The intersection of sports and politics has proven problematic for some. For some reason.
“The second you play the National Anthem before a game, it becomes political.”
– Dave Lozo, “Puck Soup” podcast
Now that we’ve settled that, I could not be prouder to call Michael Bradley the captain of the U.S. Men’s National Soccer Team.
He provided the strongest rebuke of Donald Trump’s executive order banning travel of certain Muslim immigrants this side of Kyle Lowry last week.
Equal parts nuanced and forceful, his words were even stronger than his initial interview with soccer journalist Grant Wahl.
There’s a pragmatic argument to be made here as much there is a moral one. The USMNT is probably the most visible American sports team, full stop. It represents all of America to the world.
This is in stark contrast to his fellow National Team members. Unfortunately there’s a growing element of intolerance among men’s and women’s national team members.

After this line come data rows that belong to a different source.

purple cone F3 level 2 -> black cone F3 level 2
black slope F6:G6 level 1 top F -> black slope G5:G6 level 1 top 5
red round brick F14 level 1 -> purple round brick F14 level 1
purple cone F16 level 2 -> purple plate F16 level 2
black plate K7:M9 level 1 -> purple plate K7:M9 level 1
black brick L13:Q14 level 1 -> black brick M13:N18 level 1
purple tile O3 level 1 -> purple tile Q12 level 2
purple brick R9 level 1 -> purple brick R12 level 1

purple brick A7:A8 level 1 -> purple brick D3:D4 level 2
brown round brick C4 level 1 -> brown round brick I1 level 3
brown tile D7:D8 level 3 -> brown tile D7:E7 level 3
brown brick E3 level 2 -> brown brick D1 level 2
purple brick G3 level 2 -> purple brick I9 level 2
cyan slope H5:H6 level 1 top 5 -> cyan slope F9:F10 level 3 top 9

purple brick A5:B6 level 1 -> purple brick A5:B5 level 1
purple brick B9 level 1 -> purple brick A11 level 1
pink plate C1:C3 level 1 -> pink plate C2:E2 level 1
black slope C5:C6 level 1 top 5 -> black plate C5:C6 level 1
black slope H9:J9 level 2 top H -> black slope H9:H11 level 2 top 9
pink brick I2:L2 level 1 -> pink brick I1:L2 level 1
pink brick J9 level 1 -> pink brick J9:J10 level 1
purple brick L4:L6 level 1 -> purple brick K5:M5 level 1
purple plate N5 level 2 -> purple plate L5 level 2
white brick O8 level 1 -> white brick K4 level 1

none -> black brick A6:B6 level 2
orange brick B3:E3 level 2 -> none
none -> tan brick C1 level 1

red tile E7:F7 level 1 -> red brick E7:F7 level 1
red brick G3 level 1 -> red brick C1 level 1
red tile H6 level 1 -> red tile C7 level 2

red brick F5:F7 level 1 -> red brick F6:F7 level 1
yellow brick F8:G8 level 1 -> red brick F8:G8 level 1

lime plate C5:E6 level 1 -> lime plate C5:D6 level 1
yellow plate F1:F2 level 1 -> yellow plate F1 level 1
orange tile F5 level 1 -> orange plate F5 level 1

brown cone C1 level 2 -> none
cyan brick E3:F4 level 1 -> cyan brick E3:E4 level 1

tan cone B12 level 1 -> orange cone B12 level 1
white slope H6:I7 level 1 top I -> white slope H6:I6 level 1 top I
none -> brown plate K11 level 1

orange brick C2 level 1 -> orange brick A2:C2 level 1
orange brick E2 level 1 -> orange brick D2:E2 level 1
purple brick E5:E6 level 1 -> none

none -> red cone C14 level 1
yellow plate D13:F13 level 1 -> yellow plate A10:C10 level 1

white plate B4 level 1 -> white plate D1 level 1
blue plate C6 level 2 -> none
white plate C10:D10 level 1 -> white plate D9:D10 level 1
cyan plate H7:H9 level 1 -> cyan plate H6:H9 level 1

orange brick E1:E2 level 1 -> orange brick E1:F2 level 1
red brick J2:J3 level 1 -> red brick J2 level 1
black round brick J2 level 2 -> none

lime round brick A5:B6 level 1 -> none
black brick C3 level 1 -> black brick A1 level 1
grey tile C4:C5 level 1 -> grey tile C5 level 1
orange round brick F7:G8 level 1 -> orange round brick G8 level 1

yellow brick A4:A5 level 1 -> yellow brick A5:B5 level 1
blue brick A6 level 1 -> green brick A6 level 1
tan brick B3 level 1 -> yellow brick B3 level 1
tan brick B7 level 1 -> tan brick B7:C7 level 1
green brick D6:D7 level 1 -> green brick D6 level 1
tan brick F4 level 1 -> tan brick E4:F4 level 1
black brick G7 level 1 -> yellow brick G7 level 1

Abby Wambach came under fire last year for her feelings about immigrants and dual-nationals joining the national team.
Even more bizarre is USMNTer Geoff Cameron.
I watched Geoff Cameron bloom from gawky understudy to MLS lifers like Craig Waibel and Eddie Robinson into an EPL-level defender.
I watched Geoff Cameron come back for a halftime salute to his former club, where he gave a touching statement saying he would always be a member of the Houston Dynamo.
Now I get to watch Geoff Cameron couch his positive feelings toward a terrible piece of legislation in his “respect” for the office.
A man who will always be welcome in the most diverse city in America endorsing legislation that’s sure to cut at the heart of that diversity. I’m sure the immigrants in the hinchada will love that.